● **Work to complete**:
Reproduce word for word every line of the entries below, from the line containing "提出专利申请之日起十二个月内，或者自外观设计在外国第" through the final line, and nothing else.

Saved data entries
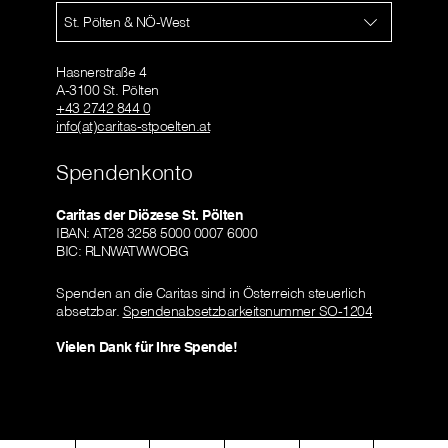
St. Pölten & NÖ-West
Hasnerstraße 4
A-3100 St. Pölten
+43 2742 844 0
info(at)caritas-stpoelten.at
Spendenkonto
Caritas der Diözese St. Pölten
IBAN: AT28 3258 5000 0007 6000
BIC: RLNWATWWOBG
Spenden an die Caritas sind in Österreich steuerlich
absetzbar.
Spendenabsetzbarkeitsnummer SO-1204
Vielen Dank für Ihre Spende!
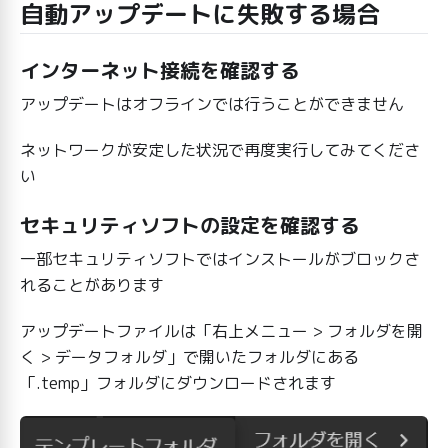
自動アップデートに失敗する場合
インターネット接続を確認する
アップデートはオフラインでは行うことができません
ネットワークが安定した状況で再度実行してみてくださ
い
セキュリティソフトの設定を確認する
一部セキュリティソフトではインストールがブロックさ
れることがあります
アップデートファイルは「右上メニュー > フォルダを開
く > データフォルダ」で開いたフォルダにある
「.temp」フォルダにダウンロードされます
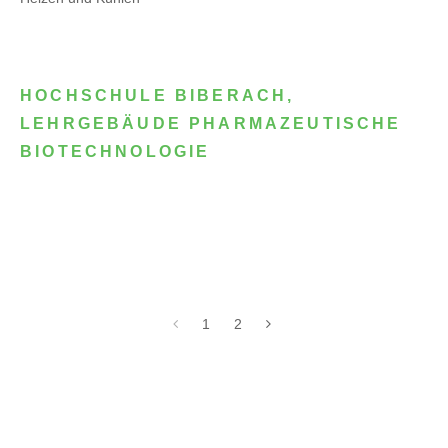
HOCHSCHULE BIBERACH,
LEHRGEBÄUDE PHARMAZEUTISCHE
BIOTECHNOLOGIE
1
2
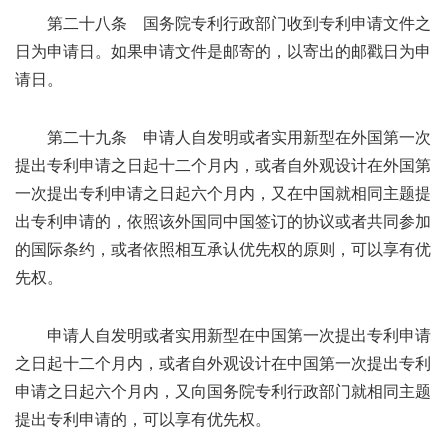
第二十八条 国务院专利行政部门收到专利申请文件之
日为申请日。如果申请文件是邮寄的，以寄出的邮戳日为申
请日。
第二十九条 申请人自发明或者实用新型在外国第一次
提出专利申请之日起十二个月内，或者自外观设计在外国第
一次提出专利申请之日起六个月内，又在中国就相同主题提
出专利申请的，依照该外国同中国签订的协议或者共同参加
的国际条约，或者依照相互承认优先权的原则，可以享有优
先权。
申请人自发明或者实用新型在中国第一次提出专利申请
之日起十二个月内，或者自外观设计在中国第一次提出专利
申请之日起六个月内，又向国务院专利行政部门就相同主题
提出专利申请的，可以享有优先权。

● **Written solution**:
提出专利申请之日起十二个月内，或者自外观设计在外国第
一次提出专利申请之日起六个月内，又在中国就相同主题提
出专利申请的，依照该外国同中国签订的协议或者共同参加
的国际条约，或者依照相互承认优先权的原则，可以享有优
先权。
申请人自发明或者实用新型在中国第一次提出专利申请
之日起十二个月内，或者自外观设计在中国第一次提出专利
申请之日起六个月内，又向国务院专利行政部门就相同主题
提出专利申请的，可以享有优先权。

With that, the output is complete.